## Document text
------------------------------------------------

Question:14(iii) Find the equations of the tangent and normal to the given curves at the indicated
points:

y = x^3\: \: at \: \: (1, 1)

Answer:

We know that Slope of the tangent at a point on the given curve is given by \frac{dy}{dx}
Given the equation of the curve
y = x^3
\frac{dy}{dx}= 3x^2
at point (1,1)
\frac{dy}{dx}= 3(1)^2 = 3
Hence slope of tangent is 3
Now we know that,
slope \ of \ normal = \frac{-1}{slope \ of \ tangent} = \frac{-1}{3}
Now, equation of tangent at point (1,1) with slope = 3 is
y = mx + c\\ 1 = 1 \times 3 + c\\ c = 1 - 3 = -2
equation of tangent is
y - 3x + 2 = 0
Similarly, equation of normal at point (1,1) with slope = -1/3 is
y = mx + c
1 = \frac{-1}{3}\times 1+ c
c = \frac{4}{3}
equation of normal is
y = \frac{-1}{3}x+\frac{4}{3} \\ 3y + x = 4

Question:14(iv) Find the equations of the tangent and normal to the given curves at the indicated points

y = x^2\: \: at\: \: (0, 0)

Answer:

We know that Slope of the tangent at a point on the given curve is given by \frac{dy}{dx}
Given the equation of the curve
y = x^2
\frac{dy}{dx}= 2x
at point (0,0)

------------------------------------------------

## Information supplied
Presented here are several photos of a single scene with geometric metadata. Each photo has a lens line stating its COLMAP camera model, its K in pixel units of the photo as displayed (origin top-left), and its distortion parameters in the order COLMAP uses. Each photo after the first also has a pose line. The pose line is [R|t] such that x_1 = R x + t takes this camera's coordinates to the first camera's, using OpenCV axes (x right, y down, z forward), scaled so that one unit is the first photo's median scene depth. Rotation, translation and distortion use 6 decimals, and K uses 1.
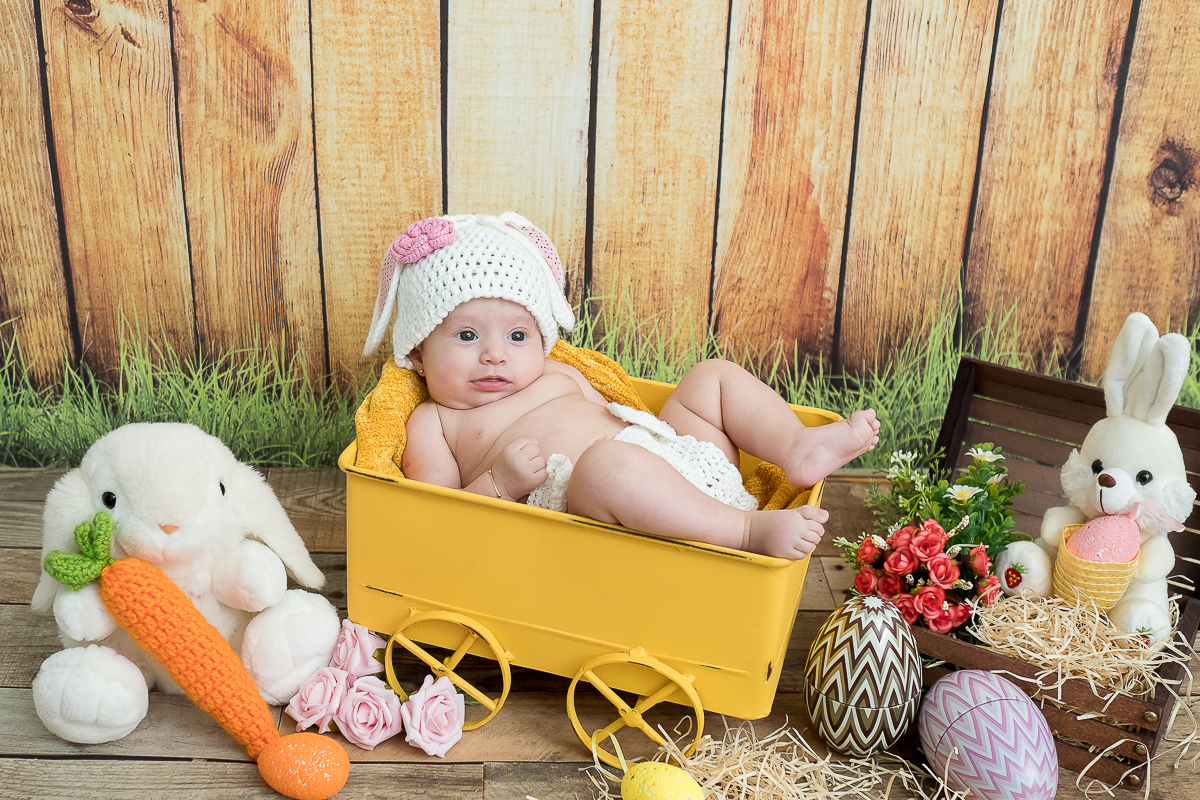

------------------------------------------------

## List of tasks
**1)** Translate this sentence from the tangent and normal text into Spanish: "Hence slope of tangent is 3"
**2)** Quote the tangent and normal text from "y = x^2\: \: at\: \: (0, 0)" to "at point (0,0)".

## Results in order
**1)** Por lo tanto, la pendiente de la tangente es 3

**2)**
y = x^2\: \: at\: \: (0, 0)

Answer:

We know that Slope of the tangent at a point on the given curve is given by \frac{dy}{dx}
Given the equation of the curve
y = x^2
\frac{dy}{dx}= 2x
at point (0,0)